La Cina è il mercato-chiave per la crescita del gruppo Todini nel business del vino. “Un quarto del nostro fatturato wine dipende da questo grande mercato, dove siamo in controtendenza rispetto ai risultati finora ottenuti dalle aziende italiane di settore”, spiega a Pambianco Wine Luisa Todini, imprenditrice ed ex presidente di Poste Italiane, che dal 2014 ha aggiunto ai suoi molti impegni professionali anche la guida di Cantina Todini, fondata dal padre Franco Todini e punto di riferimento nella produzione di Grechetto doc con circa sessanta ettari vitati su un totale di mille ettari di proprietà nell’area di Todi (Umbria), utilizzati in larga parte come riserva faunistico-venatoria e al cui interno sorge anche un relais a cinque stelle ricavato dal recupero di un immobile del XIII° secolo con dodici camere a cui si aggiunge un’altra struttura con quattro camere.
Con quali obiettivi avete investito nel mondo del vino?
Abbiamo voluto trasformare un piacere e un hobby in attività imprenditoriale. L’azienda può arrivare a produrre un milione di bottiglie l’anno, compresa l’attività conto terzi. La divisione vinicola genera un terzo dei ricavi complessivi della parte agricola, che ha un fatturato di circa due milioni di euro, con un buon potenziale di crescita. I mercati chiave per Cantine Todini sono il Regno Unito, con una particolare concentrazione su Londra, l’est Europa, la Svizzera e la Danimarca. Il punto di riferimento però resta la Cina, da cui dipende il 70% del fatturato estero.
Come siete riusciti a entrare nel mercato cinese?
Proponendo non solo un vino, ma un intero territorio: Todi e l’Umbria. Abbiamo avviato un’attività di incoming particolarmente mirata sull’Asia e i gruppi cinesi che hanno visitato la tenuta si sono innamorati del luogo: pernottano nel relais, visitano le vigne e la cantina, acquistano i prodotti. Si aggiunga poi il lavoro svolto dai nostri distributori in Cina nel racconto del prodotto… Piero Antinori sostiene che in Italia è relativamente facile produrre un buon vino ma è molto più difficile venderlo bene. Per riuscirci, abbiamo preferito investire commercialmente nelle aree cinesi meno inflazionate, evitando di concentrarci su Shanghai e Pechino.
In quali province della Cina vi siete concentrati?
Soprattutto nel Fujian, dove abbiamo trovato un ottimo distributore e partecipato a fiere di rilevante importanza.
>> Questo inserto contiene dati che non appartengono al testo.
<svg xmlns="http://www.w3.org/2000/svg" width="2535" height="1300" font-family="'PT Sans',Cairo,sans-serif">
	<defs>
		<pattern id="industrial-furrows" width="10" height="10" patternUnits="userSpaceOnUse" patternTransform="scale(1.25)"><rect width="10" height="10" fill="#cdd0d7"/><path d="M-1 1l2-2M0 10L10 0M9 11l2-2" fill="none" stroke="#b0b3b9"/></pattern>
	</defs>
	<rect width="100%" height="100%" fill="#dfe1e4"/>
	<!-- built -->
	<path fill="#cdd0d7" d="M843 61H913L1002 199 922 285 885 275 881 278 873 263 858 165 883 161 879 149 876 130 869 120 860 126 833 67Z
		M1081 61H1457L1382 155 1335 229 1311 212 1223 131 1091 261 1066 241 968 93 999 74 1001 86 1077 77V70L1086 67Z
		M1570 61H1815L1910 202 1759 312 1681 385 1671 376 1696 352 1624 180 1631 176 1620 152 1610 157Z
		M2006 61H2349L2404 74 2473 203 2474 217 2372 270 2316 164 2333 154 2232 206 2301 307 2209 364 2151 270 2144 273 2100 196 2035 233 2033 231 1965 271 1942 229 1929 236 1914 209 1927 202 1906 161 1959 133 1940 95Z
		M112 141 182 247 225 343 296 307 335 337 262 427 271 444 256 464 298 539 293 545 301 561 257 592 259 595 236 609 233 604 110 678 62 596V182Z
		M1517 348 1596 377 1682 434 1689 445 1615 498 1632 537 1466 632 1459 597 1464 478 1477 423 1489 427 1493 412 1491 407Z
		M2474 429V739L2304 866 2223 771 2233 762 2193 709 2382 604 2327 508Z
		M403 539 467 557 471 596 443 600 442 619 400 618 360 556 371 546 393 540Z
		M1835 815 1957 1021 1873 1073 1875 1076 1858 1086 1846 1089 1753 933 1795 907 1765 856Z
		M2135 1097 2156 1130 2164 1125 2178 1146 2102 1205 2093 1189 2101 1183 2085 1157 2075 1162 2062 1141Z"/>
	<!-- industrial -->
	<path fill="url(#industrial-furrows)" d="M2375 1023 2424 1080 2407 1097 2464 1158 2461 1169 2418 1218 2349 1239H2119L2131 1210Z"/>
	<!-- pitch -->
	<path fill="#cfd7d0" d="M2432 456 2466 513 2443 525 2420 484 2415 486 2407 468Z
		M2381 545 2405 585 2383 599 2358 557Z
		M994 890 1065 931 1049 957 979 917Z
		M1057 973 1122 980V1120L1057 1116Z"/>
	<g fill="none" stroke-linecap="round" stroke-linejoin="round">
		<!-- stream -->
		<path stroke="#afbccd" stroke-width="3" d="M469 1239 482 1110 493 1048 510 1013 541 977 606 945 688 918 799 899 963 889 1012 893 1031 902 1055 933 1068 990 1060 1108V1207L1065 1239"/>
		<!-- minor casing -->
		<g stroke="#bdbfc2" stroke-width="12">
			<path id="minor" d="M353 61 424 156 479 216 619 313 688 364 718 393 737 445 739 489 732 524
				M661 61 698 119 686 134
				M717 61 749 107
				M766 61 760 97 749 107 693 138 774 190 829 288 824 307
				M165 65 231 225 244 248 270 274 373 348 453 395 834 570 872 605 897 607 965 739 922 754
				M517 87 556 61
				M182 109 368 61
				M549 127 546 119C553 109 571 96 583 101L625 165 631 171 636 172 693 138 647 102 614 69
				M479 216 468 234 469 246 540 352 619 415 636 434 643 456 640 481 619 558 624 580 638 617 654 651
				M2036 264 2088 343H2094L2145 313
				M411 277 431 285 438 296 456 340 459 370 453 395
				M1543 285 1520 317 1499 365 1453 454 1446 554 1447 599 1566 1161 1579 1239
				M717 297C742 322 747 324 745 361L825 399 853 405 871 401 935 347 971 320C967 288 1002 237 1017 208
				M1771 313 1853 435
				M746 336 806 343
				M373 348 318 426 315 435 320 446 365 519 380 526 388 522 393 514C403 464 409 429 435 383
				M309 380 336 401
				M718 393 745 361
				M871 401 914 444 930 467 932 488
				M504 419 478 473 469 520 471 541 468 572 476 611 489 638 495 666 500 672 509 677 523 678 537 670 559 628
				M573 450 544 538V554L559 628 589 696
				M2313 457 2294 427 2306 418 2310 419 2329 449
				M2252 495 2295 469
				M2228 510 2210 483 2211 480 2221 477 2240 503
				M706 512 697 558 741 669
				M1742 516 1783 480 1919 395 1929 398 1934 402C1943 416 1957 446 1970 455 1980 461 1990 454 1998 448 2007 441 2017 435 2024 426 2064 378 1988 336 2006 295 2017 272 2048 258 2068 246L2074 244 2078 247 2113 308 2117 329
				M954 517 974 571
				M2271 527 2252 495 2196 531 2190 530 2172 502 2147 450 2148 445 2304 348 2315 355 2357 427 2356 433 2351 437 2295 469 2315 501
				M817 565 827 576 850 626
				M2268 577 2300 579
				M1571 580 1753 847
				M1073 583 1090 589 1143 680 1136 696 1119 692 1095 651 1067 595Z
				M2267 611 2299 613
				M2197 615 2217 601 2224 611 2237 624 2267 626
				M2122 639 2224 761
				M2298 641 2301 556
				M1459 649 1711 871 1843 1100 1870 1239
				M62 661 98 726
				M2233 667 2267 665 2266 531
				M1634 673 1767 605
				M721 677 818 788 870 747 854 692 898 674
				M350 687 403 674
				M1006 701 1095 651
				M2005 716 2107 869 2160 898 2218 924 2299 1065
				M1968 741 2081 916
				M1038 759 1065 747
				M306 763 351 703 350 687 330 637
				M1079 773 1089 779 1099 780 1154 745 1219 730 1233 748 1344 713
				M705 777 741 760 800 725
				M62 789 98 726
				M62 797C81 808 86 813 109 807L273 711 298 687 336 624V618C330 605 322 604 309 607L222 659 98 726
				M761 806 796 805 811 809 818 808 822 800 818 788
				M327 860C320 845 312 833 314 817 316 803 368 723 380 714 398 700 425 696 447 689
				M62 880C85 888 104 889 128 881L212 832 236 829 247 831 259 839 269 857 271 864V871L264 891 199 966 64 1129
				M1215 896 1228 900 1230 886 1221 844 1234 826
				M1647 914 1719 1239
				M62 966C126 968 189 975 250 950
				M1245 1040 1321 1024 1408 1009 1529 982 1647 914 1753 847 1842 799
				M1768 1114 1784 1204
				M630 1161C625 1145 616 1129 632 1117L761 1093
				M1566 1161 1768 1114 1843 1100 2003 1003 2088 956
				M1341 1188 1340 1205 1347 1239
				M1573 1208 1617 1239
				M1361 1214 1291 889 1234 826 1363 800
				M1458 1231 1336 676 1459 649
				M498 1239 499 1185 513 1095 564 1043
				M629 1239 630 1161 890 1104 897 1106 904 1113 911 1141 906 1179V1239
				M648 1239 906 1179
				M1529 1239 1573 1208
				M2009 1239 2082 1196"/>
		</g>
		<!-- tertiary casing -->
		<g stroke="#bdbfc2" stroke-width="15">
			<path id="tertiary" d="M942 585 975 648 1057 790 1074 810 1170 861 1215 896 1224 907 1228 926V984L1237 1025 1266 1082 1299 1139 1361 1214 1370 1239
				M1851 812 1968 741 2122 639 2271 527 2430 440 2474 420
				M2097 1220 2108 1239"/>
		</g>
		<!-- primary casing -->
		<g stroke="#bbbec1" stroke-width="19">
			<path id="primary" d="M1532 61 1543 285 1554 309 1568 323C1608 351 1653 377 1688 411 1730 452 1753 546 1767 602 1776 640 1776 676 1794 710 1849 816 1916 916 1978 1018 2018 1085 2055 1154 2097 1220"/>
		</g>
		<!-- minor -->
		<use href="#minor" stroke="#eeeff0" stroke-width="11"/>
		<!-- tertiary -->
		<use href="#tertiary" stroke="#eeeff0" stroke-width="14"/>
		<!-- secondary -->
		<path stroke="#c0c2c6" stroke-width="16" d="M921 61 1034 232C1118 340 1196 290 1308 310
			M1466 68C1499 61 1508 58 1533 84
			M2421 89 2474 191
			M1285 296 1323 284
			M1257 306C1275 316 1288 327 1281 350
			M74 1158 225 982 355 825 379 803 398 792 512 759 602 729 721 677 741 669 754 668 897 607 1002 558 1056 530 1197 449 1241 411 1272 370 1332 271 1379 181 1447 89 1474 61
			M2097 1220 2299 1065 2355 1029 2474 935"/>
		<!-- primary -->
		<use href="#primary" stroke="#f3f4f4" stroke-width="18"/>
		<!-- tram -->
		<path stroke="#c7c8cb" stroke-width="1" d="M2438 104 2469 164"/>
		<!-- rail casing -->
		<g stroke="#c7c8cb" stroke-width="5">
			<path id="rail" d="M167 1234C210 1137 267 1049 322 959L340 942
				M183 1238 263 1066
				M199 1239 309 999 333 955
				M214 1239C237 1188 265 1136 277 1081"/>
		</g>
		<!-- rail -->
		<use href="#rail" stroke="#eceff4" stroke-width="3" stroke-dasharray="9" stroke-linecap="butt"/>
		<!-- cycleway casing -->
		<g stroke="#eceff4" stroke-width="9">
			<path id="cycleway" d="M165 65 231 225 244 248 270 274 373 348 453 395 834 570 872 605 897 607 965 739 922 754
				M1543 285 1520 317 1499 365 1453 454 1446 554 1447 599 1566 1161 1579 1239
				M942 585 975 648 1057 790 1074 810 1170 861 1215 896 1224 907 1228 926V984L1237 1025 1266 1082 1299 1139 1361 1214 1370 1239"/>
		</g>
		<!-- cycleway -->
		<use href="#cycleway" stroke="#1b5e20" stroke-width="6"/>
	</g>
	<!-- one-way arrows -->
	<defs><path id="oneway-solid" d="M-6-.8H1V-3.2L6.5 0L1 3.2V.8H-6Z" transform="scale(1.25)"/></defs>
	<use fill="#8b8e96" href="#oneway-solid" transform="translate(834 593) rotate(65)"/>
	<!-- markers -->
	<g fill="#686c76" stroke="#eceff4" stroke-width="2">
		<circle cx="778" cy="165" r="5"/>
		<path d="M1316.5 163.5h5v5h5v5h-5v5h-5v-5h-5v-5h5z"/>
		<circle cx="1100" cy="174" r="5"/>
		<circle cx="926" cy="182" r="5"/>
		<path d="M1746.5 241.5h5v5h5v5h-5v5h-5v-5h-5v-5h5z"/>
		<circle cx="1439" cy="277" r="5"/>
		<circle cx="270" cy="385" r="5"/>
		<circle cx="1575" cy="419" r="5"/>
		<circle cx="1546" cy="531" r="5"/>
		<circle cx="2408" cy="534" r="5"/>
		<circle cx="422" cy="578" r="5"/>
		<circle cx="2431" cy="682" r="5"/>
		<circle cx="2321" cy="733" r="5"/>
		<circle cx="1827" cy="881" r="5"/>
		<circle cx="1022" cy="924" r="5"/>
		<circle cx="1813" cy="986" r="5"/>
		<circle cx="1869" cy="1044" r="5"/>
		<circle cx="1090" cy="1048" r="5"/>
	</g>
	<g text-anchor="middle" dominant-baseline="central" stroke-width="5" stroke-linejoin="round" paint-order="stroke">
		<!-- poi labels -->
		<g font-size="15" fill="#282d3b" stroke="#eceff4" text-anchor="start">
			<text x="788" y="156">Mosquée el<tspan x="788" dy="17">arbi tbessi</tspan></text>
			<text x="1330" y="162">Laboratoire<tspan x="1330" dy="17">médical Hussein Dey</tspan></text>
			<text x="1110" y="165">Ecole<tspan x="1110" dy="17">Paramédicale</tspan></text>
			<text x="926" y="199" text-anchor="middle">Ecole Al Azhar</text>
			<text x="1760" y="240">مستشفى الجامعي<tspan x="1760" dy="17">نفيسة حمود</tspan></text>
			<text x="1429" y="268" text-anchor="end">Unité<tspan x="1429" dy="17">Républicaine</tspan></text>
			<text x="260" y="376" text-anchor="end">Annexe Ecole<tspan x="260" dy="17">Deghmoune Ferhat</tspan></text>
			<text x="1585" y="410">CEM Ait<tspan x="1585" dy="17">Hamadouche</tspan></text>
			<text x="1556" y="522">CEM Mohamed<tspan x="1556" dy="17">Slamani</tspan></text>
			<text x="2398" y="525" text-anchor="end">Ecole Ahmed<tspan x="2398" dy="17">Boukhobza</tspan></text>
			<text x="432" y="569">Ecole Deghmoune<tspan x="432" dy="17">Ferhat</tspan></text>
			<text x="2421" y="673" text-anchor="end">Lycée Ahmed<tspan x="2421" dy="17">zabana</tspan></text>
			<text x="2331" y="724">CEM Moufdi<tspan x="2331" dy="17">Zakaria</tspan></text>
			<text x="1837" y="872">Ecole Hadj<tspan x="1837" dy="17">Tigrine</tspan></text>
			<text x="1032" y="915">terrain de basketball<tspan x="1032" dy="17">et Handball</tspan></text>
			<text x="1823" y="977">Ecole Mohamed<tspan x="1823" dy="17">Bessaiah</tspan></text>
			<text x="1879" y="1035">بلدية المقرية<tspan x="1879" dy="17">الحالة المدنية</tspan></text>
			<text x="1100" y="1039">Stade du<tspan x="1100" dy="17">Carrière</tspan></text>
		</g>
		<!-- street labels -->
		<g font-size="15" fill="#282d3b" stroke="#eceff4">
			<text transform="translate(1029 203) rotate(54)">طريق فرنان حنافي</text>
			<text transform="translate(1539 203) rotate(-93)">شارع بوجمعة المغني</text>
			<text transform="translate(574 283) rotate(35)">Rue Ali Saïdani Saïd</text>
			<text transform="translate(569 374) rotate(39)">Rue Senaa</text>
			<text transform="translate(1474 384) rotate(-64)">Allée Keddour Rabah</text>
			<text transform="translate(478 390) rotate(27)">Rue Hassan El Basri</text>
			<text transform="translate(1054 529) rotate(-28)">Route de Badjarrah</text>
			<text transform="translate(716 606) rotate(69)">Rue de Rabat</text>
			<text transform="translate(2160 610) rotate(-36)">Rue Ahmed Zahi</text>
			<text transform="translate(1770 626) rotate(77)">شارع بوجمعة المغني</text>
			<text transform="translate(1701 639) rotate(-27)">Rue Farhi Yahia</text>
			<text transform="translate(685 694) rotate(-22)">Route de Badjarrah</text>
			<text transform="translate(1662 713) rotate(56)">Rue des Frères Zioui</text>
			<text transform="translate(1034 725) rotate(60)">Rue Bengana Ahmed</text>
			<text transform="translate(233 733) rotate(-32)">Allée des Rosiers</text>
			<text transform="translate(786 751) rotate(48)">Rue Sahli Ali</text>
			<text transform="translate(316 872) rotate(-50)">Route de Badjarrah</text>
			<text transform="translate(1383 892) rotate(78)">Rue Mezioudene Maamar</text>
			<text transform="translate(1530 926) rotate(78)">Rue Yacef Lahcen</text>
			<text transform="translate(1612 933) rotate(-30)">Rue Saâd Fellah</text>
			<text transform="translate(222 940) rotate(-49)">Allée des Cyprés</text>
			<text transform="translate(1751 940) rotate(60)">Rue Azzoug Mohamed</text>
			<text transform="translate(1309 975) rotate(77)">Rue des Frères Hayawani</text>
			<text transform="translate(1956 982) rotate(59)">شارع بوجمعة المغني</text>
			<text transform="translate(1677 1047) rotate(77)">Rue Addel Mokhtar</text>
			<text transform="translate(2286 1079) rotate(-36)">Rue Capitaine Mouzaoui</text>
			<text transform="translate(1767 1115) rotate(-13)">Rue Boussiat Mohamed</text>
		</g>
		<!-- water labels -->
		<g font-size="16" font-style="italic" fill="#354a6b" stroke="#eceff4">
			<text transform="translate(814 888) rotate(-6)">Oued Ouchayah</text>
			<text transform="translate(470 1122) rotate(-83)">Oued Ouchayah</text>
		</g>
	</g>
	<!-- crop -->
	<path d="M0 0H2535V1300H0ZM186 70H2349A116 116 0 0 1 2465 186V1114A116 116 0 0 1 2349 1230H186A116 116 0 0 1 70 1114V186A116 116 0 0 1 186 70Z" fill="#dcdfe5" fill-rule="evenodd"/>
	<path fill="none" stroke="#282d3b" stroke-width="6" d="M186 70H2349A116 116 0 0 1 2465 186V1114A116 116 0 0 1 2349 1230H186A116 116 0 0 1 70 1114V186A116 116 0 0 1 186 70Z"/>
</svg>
A fine luglio siamo stati accolti come ospite d’onore alla fiera alimentare di Jinjiang, dedicata alle eccellenze agroalimentari e con un forte richiamo nel sud del Paese.
Quali sono i vostri vini più venduti in Cina?
Si sa che i cinesi prediligono i vini rossi, perché la cultura dei bianchi deve ancora far breccia nel Paese. Per incontrare le loro richieste di customizzazione, disponiamo di una struttura industriale in grado di fornire etichette a loro dedicate, con immagini e layout dedicati.
Che investimenti avete in programma?
Vogliamo innanzitutto potenziare l’ospitalità, crescendo da 17 a 30 camere, per poter accogliere meeting aziendali e banqueting di alto livello, con il supporto del nostro ristorante interno, l’Altro Relais, che ha una capacità complessiva di 300 coperti a cui si aggiungono i 400 della casa padronale. Disponiamo inoltre di una spa con trattamenti basati sull’utilizzo di prodotti locali quali olio extravergine di oliva, vinaccioli e tartufo nero. Potenzieremo inoltre la parte agricola e la cantina.
Avete programmi di sviluppo al di fuori dell’Umbria?
Per ora no. La mia intenzione è promuovere al meglio la regione puntando soprattutto sul Grechetto doc, che è il nostro vitigno autoctono, sul quale mio padre ha sempre creduto investendovi per primo.